Он сразу заметил ее изысканное летнее платье, но промолчал, подумав, что даже самый экстравагантный наряд на ней будет казаться вполне естественным. У нее был какой-то особый дар входить в любую принятую ею на себя роль с такой непринужденностью, что трудно было сказать, поза это или просто у нее так получается само собой.

– Если бы вы приехали чуть пораньше, – сказала Беренис, – вы бы застали нашего соседа, Артура Тэвистока. Он помогал мне устраиваться. Ему пришлось поехать в Лондон, но завтра он опять приедет мне помогать.

– Вот как, – засмеялся Каупервуд, – скажите, какая деловитая хозяйка! Заставляет работать гостей! Или здесь уж так принято, что работать считается главным развлечением? А меня что заставят делать?

– Бегать по поручениям. У меня столько их накопилось!

– Да ведь я с этого начал свою карьеру!

– Берегитесь, как бы вам не пришлось этим и кончить… Идем, милый, – тихонько шепнула она и тут же, подозвав пастуха, передала ему ягненка и взяла Каупервуда под руку.

Они пошли по зеленой лужайке к плавучему домику. Там на веранде под тентом был сервирован стол. В глубине у открытого окна сидела миссис Картер с книгой в руках. Каупервуд дружески поздоровался с ней, и Беренис повела его к столу.

– Ну вот, садись и наслаждайся природой! – скомандовала она. – Отдыхай и выкинь из головы Лондон и все свои дела. – И она поставила перед ним графин с мятной настойкой – любимый его напиток. – А теперь хочешь послушать, что я для нас с тобой придумала, если ты будешь свободен? Ты как думаешь, будет у тебя время?

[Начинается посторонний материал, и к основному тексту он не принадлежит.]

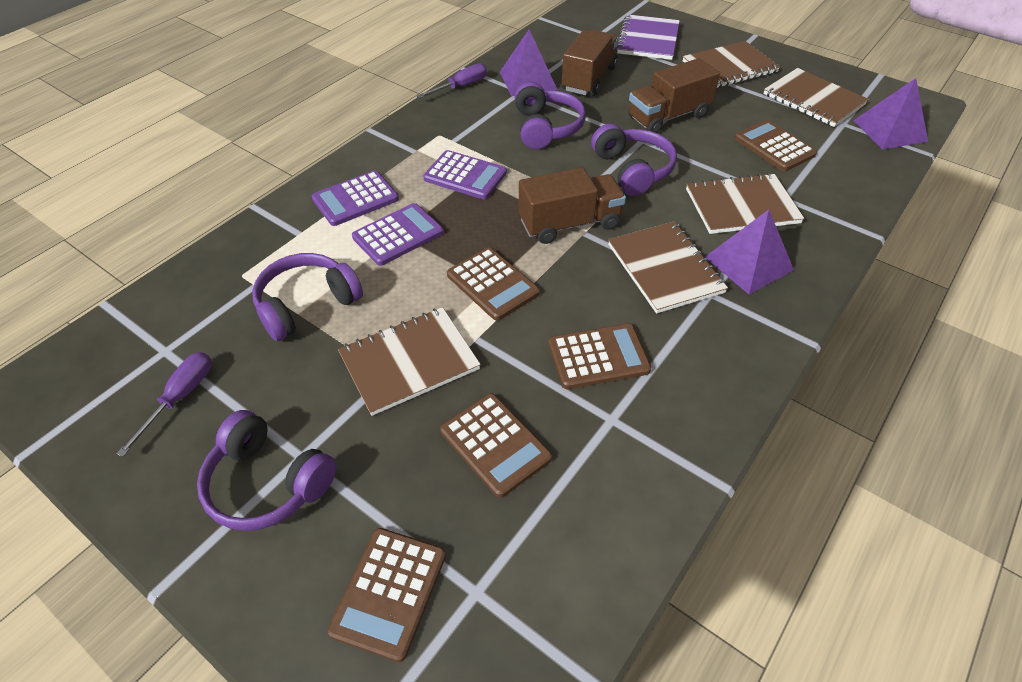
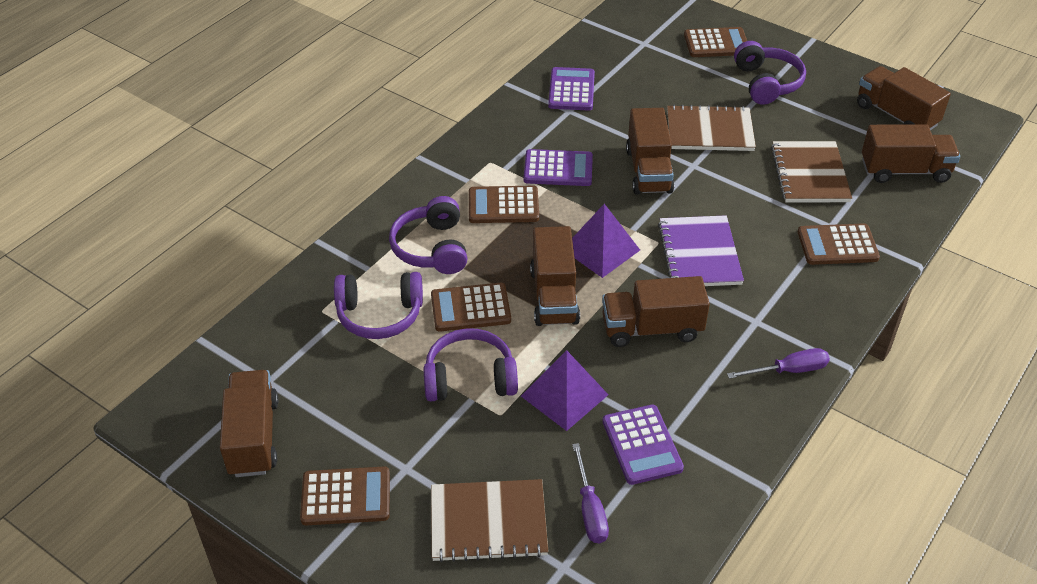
brown notebook: 5 -> 3
brown truck: 3 -> 6
purple pyramid: 3 -> 2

– Сколько хочешь, милочка! – отвечал он. – Я все устроил. Мы с тобой вольные птицы. Эйлин в Париже, – прибавил он, понизив голос, – и, как она говорила, пробудет там по меньшей мере дней десять. Так что же ты придумала?

– Мы едем осматривать английские соборы – мама, дочка и ее почтенный опекун! – объявила Беренис. – Мне всегда так хотелось побывать в Кентербери, Йорке и в Уэльсе! Тебе не кажется, что можно выкроить время хотя бы на это, раз уж нельзя поехать на континент?

– Прекрасная идея! Я, признаться, очень мало знаю Англию, и для меня это будет большое удовольствие. И мы будем совсем одни. – Он сжал ее руку, и Беренис поцеловала его в голову.

– Ты не думай, что я здесь сижу и ничего не знаю: о тебе так трезвонят в газетах, что и здесь слышно, – сказала Беренис. – У нас тут уже известно, что мой достопочтенный опекун и есть тот самый знаменитый Каупервуд. Поставщик мебели так прямо и спросил меня: правда ли, что мой опекун и американский миллионер, о котором напечатано в «Кроникл», это одно и то же лицо? Мне, разумеется, пришлось подтвердить. Но Артур Тэвисток, по-видимому, считает вполне естественным, что мой попечитель – такая выдающаяся личность.

Каупервуд усмехнулся:

– А что думает по этому поводу прислуга, этим ты, надеюсь, тоже поинтересовалась?

– Разумеется, милый. Это очень неприятно, но ничего не поделаешь. Поэтому мне и хочется уехать с тобой куда-нибудь. А теперь, если ты отдохнул, идем, я покажу тебе что-то очень интересное. – Она поднялась и с улыбкой поманила Каупервуда за собой.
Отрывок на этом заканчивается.